10 sign language phrases to teach your friend

[Image Description: A thumb, outlined in white, signs “10” with accompanying text that reads: “KODAheart’s [10] Sign Language Phrases to Teach Your Friends”. In the background is a photo of three hands in a row against a black background. The hands are signing “A,” “S,” “L”.]


Introducing new signs and phrases to your friends, family, and community members is a great way to encourage deeper relationships with members of koda-deaf families!  Jumping into an ASL course may be a bit intimidating, but small steps may help non-signers to develop a foundation for language and communication. Here are a couple useful phrases to get started!

1) Introductions: Meeting your deaf family members for the first time may be intimidating for your hearing friends who are unfamiliar with the deaf community/culture. Teach your friends how to introduce themselves with the phrase, “Hi my name ______.” Show them how to fingerspell their name. If they are up for the challenge, teach them the entire alphabet.

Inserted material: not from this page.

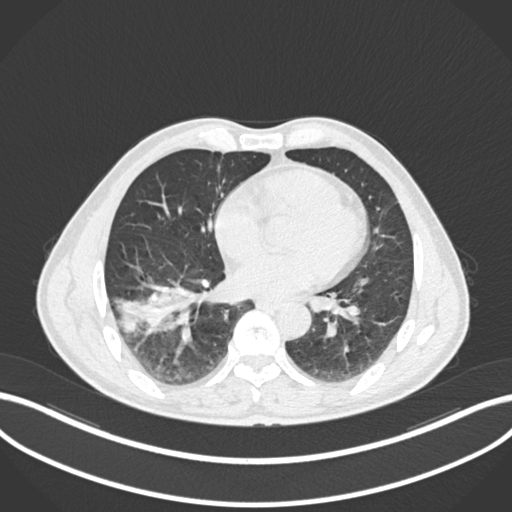
Chest CT, one axial slice; slice 75 of 208 in the series (ordered by position); reconstruction kernel B30f; 120 kVp; lung window (W 1500 / L -600 HU); 1 mm slice thickness; 512 × 512 image matrix. Patient: male, 58 years. From the clinical record (not read from this slice): clinical TNM (as recorded): T3 N0 M0.
Structures marked on this image (rectangle marked by the reading radiologist):
- lung tumour (recorded histology: squamous cell carcinoma): box from (x=110, y=281) to (x=198, y=336) px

2) GreetingsOnce they have mastered fingerspelling their name and introducing themselves to your family, share some common greetings like,  “good morning,” “good afternoon,” and “good night.”  

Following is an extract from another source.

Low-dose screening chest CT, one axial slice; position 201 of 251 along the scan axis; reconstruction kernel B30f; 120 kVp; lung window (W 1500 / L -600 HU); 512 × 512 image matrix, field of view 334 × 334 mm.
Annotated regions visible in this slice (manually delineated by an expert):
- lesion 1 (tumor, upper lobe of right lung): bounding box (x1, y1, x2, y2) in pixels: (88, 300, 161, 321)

3) Typical answers to common exchanges: Begin by showing them common responses like “good” and “fine.” As they interact more frequently with the deaf community, they will expand their use of phrases, communicating additional feelings like “excited” or “happy.


4) Expanding Vocabulary: Share the resources and tools to acquire more signs to communicate. One strategy to learn new words is to ask for clarification when presented with an unknown sign. By asking for an explanation of a particular sign or phrase during a conversation can help gain understanding and build their vocabulary.


5) Asking for clarification: When learning a new language, often there will be times when the message conveyed is not clear. this could be due to speed or clarity of the sign produced. Share some useful methods of gaining clarification such as asking for the phrase to be repeated or asking for help.


6) Being polite: Good manners are important in any language and culture! Show your friends how to be polite by teaching them how to say “Please,” “Thank-you,” and “You’re welcome.” Something very handy in all situations.


7) Answering With Yes and No: By adding “yes” and “no” to their signing vocabulary your friends will be able to answer most questions thrown their way! Being able to provide a helping hand when setting the dinner table or answering questions like “would you like another serving?” go a long way to encourage your friends to jump in the conversation.


8) Sharing Likes and DislikesSharing likes and dislikes are great conversation starters and a great way to build common ground! A helpful tip: when asking questions that have a yes/no answer to them is to keep your eyebrows raised while asking.


9)   Meeting someone new for the first time: Your friends meeting your parents or your parent’s friends for the first time? Acknowledge the exchange or politely end a conversation with a “Nice to meet you.” Your friends can also use the sign “same” as a way to agree with a thought or an opinion.

10) Good-byes: A simple wave goodbye will do. Another common phrase  is “see you later” .

Use this list as a starting place, there are many online resources that can foster continued language development. We recommend Handspeak, Lifeprint, ASL That, and Theaslapp to get started. Keep in mind that language and culture are frequently intertwined. As friends, family, and community members begin learning ASL, they may have additional questions about cultural differences that arise. Check out another KODAheart 10 list: 10 Koda Tidbits to Share with New Classmates, for some answers to these questions. Share with us! What are some strategies you have used with non-signing friends? Send them to us at:onekodaheart@gmail.com.


*We recognize that this 10 list focuses on signs in ASL, however it is our goal to expand this list to common phrases in other signed languages for kodas and their families to use across the world.